World

Moscow [Russia], November 1: Chechen strongman RamzanKadyrov has given the police an order to shoot at demonstrators in order to prevent violent anti-Semitic mobs like one that occurred in neighbouring Dagestan at the weekend.
A crowd hunting for Jews stormed the airport in Dagestan's capital Makhachkala on Sunday and attacked people who had arrived on a plane from Tel Aviv.
More than 20 people were injured and 83 detained, local officials said.
Chechnya and Dagestan are both semi-autonomous Russian republics located in the northern Caucasus. They have Muslim-majority populations.

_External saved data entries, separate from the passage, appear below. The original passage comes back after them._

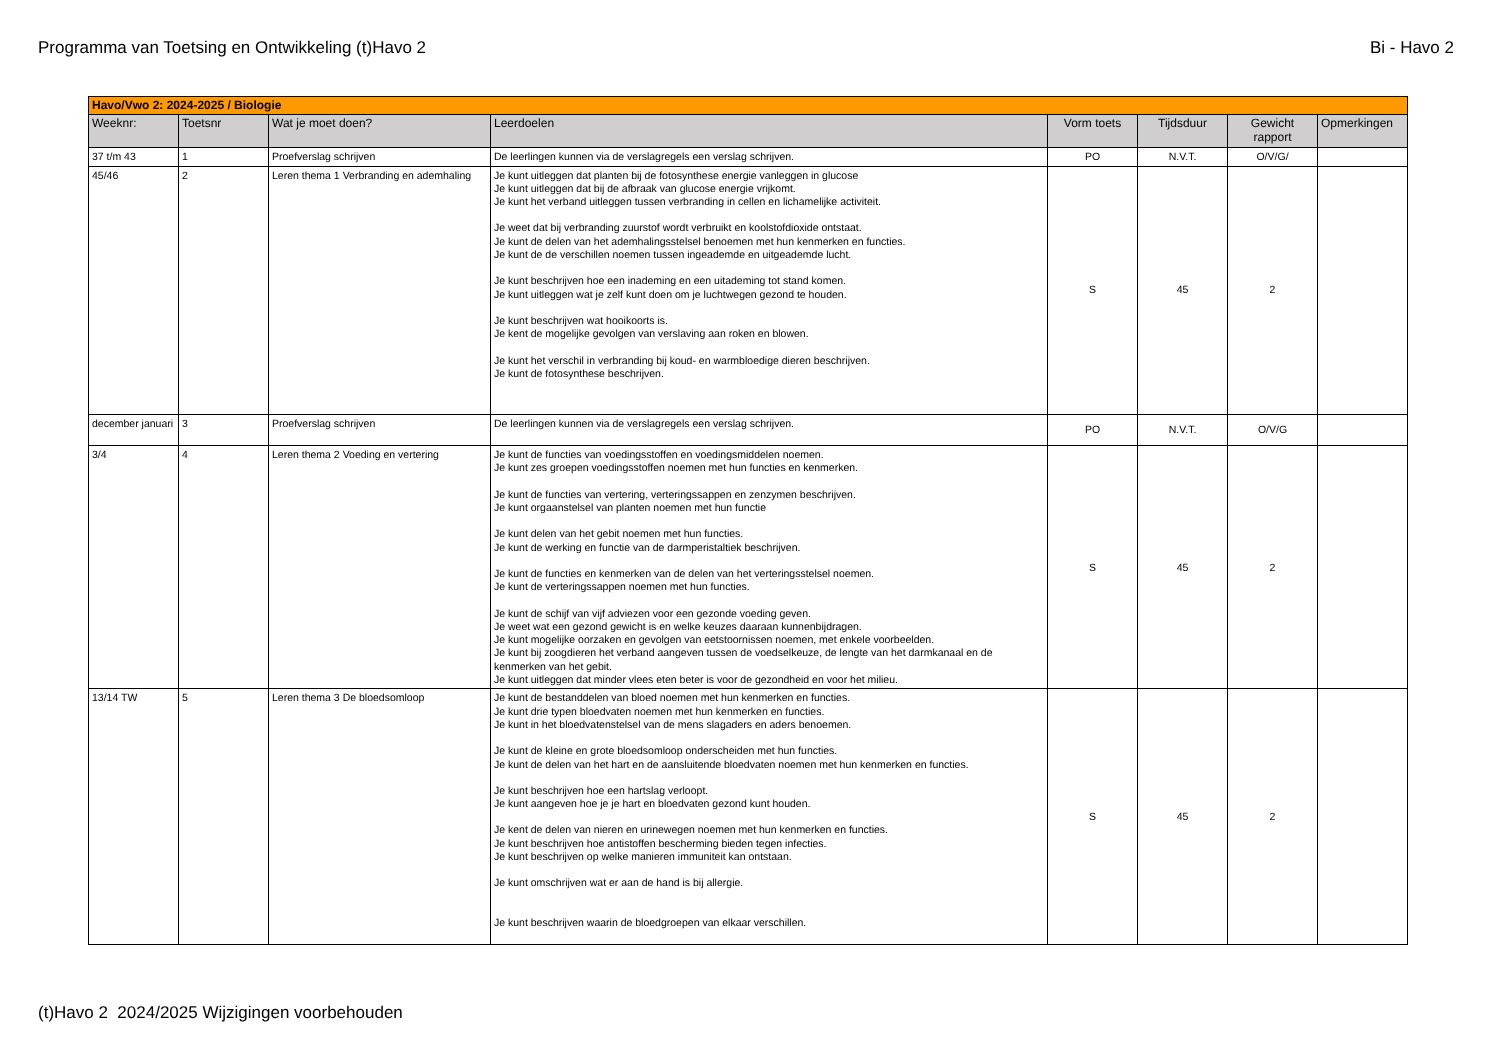Programma van Toetsing en Ontwikkeling (t)Havo 2 Bi - Havo 2
| Havo/Vwo 2: 2024-2025 / Biologie | | | | | | | |
| Weeknr: | Toetsnr | Wat je moet doen? | Leerdoelen | Vorm toets | Tijdsduur | Gewicht rapport | Opmerkingen |
| 37 t/m 43 | 1 | Proefverslag schrijven | De leerlingen kunnen via de verslagregels een verslag schrijven. | PO | N.V.T. | O/V/G/ | |
| 45/46 | 2 | Leren thema 1 Verbranding en ademhaling | Je kunt uitleggen dat planten bij de fotosynthese energie vanleggen in glucose Je kunt uitleggen dat bij de afbraak van glucose energie vrijkomt. Je kunt het verband uitleggen tussen verbranding in cellen en lichamelijke activiteit. Je weet dat bij verbranding zuurstof wordt verbruikt en koolstofdioxide ontstaat. Je kunt de delen van het ademhalingsstelsel benoemen met hun kenmerken en functies. Je kunt de de verschillen noemen tussen ingeademde en uitgeademde lucht. Je kunt beschrijven hoe een inademing en een uitademing tot stand komen. Je kunt uitleggen wat je zelf kunt doen om je luchtwegen gezond te houden. Je kunt beschrijven wat hooikoorts is. Je kent de mogelijke gevolgen van verslaving aan roken en blowen. Je kunt het verschil in verbranding bij koud- en warmbloedige dieren beschrijven. Je kunt de fotosynthese beschrijven. | S | 45 | 2 | |
| december januari | 3 | Proefverslag schrijven | De leerlingen kunnen via de verslagregels een verslag schrijven. | PO | N.V.T. | O/V/G | |
| 3/4 | 4 | Leren thema 2 Voeding en vertering | Je kunt de functies van voedingsstoffen en voedingsmiddelen noemen. Je kunt zes groepen voedingsstoffen noemen met hun functies en kenmerken. Je kunt de functies van vertering, verteringssappen en zenzymen beschrijven. Je kunt orgaanstelsel van planten noemen met hun functie Je kunt delen van het gebit noemen met hun functies. Je kunt de werking en functie van de darmperistaltiek beschrijven. Je kunt de functies en kenmerken van de delen van het verteringsstelsel noemen. Je kunt de verteringssappen noemen met hun functies. Je kunt de schijf van vijf adviezen voor een gezonde voeding geven. Je weet wat een gezond gewicht is en welke keuzes daaraan kunnenbijdragen. Je kunt mogelijke oorzaken en gevolgen van eetstoornissen noemen, met enkele voorbeelden. Je kunt bij zoogdieren het verband aangeven tussen de voedselkeuze, de lengte van het darmkanaal en de kenmerken van het gebit. Je kunt uitleggen dat minder vlees eten beter is voor de gezondheid en voor het milieu. | S | 45 | 2 | |
| 13/14 TW | 5 | Leren thema 3 De bloedsomloop | Je kunt de bestanddelen van bloed noemen met hun kenmerken en functies. Je kunt drie typen bloedvaten noemen met hun kenmerken en functies. Je kunt in het bloedvatenstelsel van de mens slagaders en aders benoemen. Je kunt de kleine en grote bloedsomloop onderscheiden met hun functies. Je kunt de delen van het hart en de aansluitende bloedvaten noemen met hun kenmerken en functies. Je kunt beschrijven hoe een hartslag verloopt. Je kunt aangeven hoe je je hart en bloedvaten gezond kunt houden. Je kent de delen van nieren en urinewegen noemen met hun kenmerken en functies. Je kunt beschrijven hoe antistoffen bescherming bieden tegen infecties. Je kunt beschrijven op welke manieren immuniteit kan ontstaan. Je kunt omschrijven wat er aan de hand is bij allergie. Je kunt beschrijven waarin de bloedgroepen van elkaar verschillen. | S | 45 | 2 | |
(t)Havo 2 2024/2025 Wijzigingen voorbehouden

Russian state news agency RIA Novosti reported that Chechen leader Kadyrov told a meeting of the regional government in Grozny that anyone taking part in unrest would be detained and imprisoned.
If anyone resists, he said, officials should fire three warning shots.
"After that, if the person still violates the law, fire the fourth shot at the head! He won't do it again. This is my order," Kadyrov reportedly said.
Like other Russian politicians, he accused the West of inciting the anti-Semitic attack in Dagestan.
According to the authorities, there were also actions directed against Jews in other Muslim-majority regions in the North Caucasus.
Flights from Tel Aviv have now been diverted to other Russian airports in safer regions.
Russia wants to arm itself more strongly against perceived outside interference in response to the anti-Semitic riots, Kremlin spokesman Dmitry Peskov said later.
Peskov was speaking after President Vladimir Putin met his security council and the heads of the security authorities the previous evening.
According to the Interfax news agency, Peskov said that the circle of participants showed that the discussion was about "intensified measures to ward off outside interference." He said he could not give details.
The Russian leadership sees the riots as having been provoked via social media from abroad. The events in the Middle East are being abused to inflame the mood in Russia with manipulated information, Peskov said.
"The events in Makhachkala were inspired among others by social media, not least from the territory of Ukraine and with the hand of the agencies of Western intelligence services," Putin had said at Monday's meeting.
Putin did not provide evidence for his allegations.
Ukraine has rejected the accusation, pointing instead to deep-seated anti-Semitism in Russia.
The events in Dagestan rather showed Putin's loss of control in his own country, said Ukrainian President VolodymyrZelensky.
Russian leaders have over recent months expressed anti-Semitic sentiments, some of them directed at Zelensky, who is Jewish.